Of all the creative blockages I have been trying to shift The Clean Sheet is the easiest. It was barely blocked. Sometimes it’s the only creative thing I feel really excited about during a week. It’s meaningful to me. It’s also something that I can get close to perfect. After a few edits I am confident that I have managed to put what I intended into words. This doesn’t happen every time, however I would say it happens often.
I hope The Clean Sheet is helpful to others because it is certainly helpful to me. Once an acquaintance tried something I suggested and it made a big difference to her. That was such an amazing achievement! For both of us!
Prioritize
The most important activities are to write and post, the most important of all being writing. Just write!
Experiment
I’d really like to write some posts about music. Music is a massively life enhancing aspect of my life. I personally am not musical and I can only offer singing along quite badly. I love to go to gigs and concerts. Seeing live music is something that always makes me feel like I am living The Life. Hearing a great new track can improve a week dramatically, it can literally propel me through a day at the office.
I always try to include a little humour in my posts (I don’t always succeed) and I think writing about music would help to lighten things up a bit. They could be celebratory posts. Hooray for music!
De-clutter
I’ve got some partially drafted posts which I will work my way through. These days I am much more likely to just abandon something that doesn’t come together. There will always be more words… (I hope. Yes there will be.)
Action!
I need about an hour and The Clean Sheet is a daytime activity so it has to happen on a non-work day, it’s not an evening activity (it’s too stimulating and will keep me awake at night). The time of day does not seem to matter. Like I said, it’s one of the easiest creative activities of the week.
Sustainable & Aspirational
The intention is always to write, post, put the link on facebook and then write some more. I’d like to post something every week and ideally more than once a week.
I am not going to set any rigid goals and I don’t want to push myself to post something. When I read other peoples blogs I don’t like it when they apologise for not posting.
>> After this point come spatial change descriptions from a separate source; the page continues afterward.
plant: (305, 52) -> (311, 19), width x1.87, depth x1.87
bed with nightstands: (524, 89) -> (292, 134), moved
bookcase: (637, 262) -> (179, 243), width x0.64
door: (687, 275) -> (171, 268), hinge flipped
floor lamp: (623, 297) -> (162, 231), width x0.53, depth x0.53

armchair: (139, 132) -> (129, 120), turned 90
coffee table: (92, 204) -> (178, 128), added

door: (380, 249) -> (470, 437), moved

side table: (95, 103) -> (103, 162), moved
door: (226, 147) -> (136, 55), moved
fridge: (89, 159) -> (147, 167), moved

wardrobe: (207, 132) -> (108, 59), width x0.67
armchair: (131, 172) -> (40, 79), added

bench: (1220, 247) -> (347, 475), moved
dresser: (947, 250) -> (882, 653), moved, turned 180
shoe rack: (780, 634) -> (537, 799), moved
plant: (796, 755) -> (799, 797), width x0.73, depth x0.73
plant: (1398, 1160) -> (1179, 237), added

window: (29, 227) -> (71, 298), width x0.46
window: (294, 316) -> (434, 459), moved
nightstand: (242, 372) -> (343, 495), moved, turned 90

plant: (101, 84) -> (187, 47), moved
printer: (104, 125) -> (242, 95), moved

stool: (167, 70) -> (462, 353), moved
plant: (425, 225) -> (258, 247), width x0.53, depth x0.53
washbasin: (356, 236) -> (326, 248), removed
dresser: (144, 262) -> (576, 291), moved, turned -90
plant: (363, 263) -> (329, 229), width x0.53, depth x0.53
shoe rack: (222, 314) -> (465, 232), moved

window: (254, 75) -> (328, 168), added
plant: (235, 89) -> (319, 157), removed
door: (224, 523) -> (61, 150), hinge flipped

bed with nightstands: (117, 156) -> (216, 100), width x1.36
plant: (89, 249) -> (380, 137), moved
It’s fun and it’s free and it should be no pressure. Churning out posts is not where it’s at for me. So if I don’t post I am not going to apologise! I want to aim for quality and meaning at my own pace.
Less lists and more action
I have some lists of ideas so that I don’t forget. In general though I have a set of folders I work through: Posted, Ready, In Progress and some loose files.
I start in Ready and re-read the last piece that I thought was ready. Sometimes I edit and sometimes I just post it, at which point I move it into Posted.
Then I go to In Progress and start working on something partially drafted. When I think it’s ready I move it to Ready.
Organizational science at work people! Can you tell I am a document controller by day?
If I get that far, I pick a loose file to work on which is sometimes just one line as an idea or a partial draft. If I already have an idea spinning in my mind I just work on that, like a maverick renegade blogger that is not following the folder structure or controlling the documents. I feel so alive!
Stick to it
As ever, the aim is setting and sticking to my own priorities. I can’t think of a good reason why I wouldn’t be able to stick to this one.
Let it go
I don’t know where The Clean Sheet is going but I’ve always felt it’s going somewhere. A recent trip through the boxes in my parents attic has revealed that I have always written; stories, parts of journals, long essays... Enjoying writing is probably one of the reasons I did well at school.
I don’t want to become ‘a writer’ as such, I just want to write. Maybe one day I’ll work out how I really feel about writing and then I’ll take a big step. Maybe I’ll always just write for the pleasure of it or maybe one day I’ll stop. Maybe I’ll be published once, who knows?
Moving forward
The Clean Sheet can easily happen in 90 minutes per week so that’s my aim. One post, one status update and write, write, write.